Kann jedes Teil „ein zweites Leben“ haben?

Je nach Produkt liegt der Anteil der Teile, die wiederverwertet werden können, zwischen zehn und 100 Prozent. Unsere Ingenieure und Planer entwickeln laufend neue Verfahren, um die Aufbereitung der Teile zu optimieren, aber vor allem auch, um Teile in das Remanufacturing-Portfolio aufzunehmen, die wir bislang noch nicht aufbereiten können. Je mehr es uns gelingt, Bauteile wiederzuverwenden, umso weniger Energie und Ressourcen verbrauchen wir im gesamten Produktionsprozess. Unsere Priorität liegt daher auf einer hohen Aufbereitungsquote. Um dieses Ziel zu erreichen, ist es wichtig für uns, bereits in den frühen Entwicklungsphasen eines Fahrzeugs eingebunden zu sein und unsere Anforderungen an die Teile einzubringen. Ein neues Teil so zu konstruieren, dass es wieder aufbereitungsfähig ist, gestaltet sich einfacher, als ein fertiges Produkt im Nachgang anzupassen.

Welche Bedeutung hat der chinesische Markt für das Thema Remanufacturing?

Aufgrund der Fuhrpark-Größe und der dort wachsenden Sensibilität hinsichtlich Nachhaltigkeit ist China ein wichtiger Markt für uns. Die chinesische Regierung beschäftigt sich zunehmend mit Themen der Ressourcenschonung und des Umweltschutzes und hat in ihrer Strategie „Made in China 2025“ das Thema Remanufacturing hoch priorisiert. 2016 wurde die Umsetzung dieser Strategie im Fünf-Jahres-Plan fokussiert. Das waren ideale Voraussetzungen für uns, um das Thema anzugehen und im Oktober 2018 unser Remanufacturing-Werk in der Nähe von Shanghai zu eröffnen. Aktuell befindet sich das Werk, die Mercedes-Benz Parts Manufacturing (MBPM), im Hochlauf. Dort wird ein ähnliches Portfolio wie bei uns in Deutschland produziert, alles an einem Standort gebündelt.

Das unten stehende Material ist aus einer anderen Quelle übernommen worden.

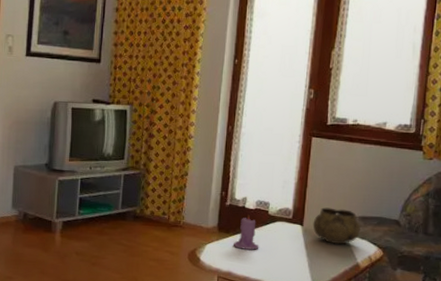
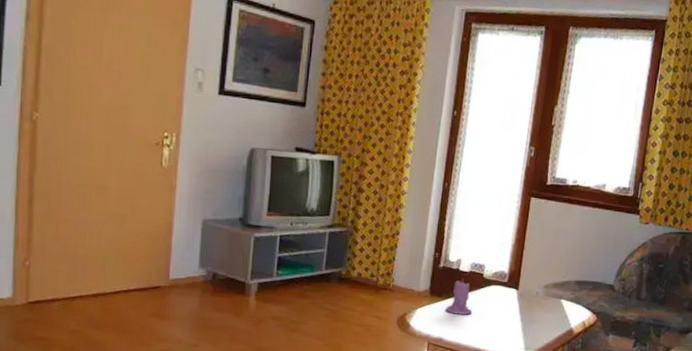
decorative bowl: present [313,207,360,245] -> none [528,271,576,310]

Wie entwickelt sich das Geschäft mit Hochvolt-Batterien?

Unser Teileangebot entwickelt sich immer analog zum Neuteil. Auch für unsere Kunden mit Elektrofahrzeugen haben wir den Anspruch, die jeweiligen Remanufacturing-Komponenten ergänzend zum Neuteil anzubieten. Wir haben aktuell mit HV-Batterien und angrenzenden Komponenten bereits rund 140 verschiedene Teile im Angebot. Die Nachfrage ist da und dürfte aufgrund der Elektromobilitätsoffensive stark wachsen, deshalb werden wir auch unser Tauschangebot an HV-Batterien in Zukunft weiter ausbauen. Wir wollen den Veränderungsprozess in Richtung Elektromobilität mit unseren Remanufacturing-Produkten mitgestalten. In Bezug auf die weltweite Rohstoffverfügbarkeit ist es wichtig, sicherzustellen, dass wir jeden Rohstoff maximal nachhaltig nutzen. Dies gilt insbesondere für HV-Batterien als wertvolles und teures Bauteil eines Elektrofahrzeugs.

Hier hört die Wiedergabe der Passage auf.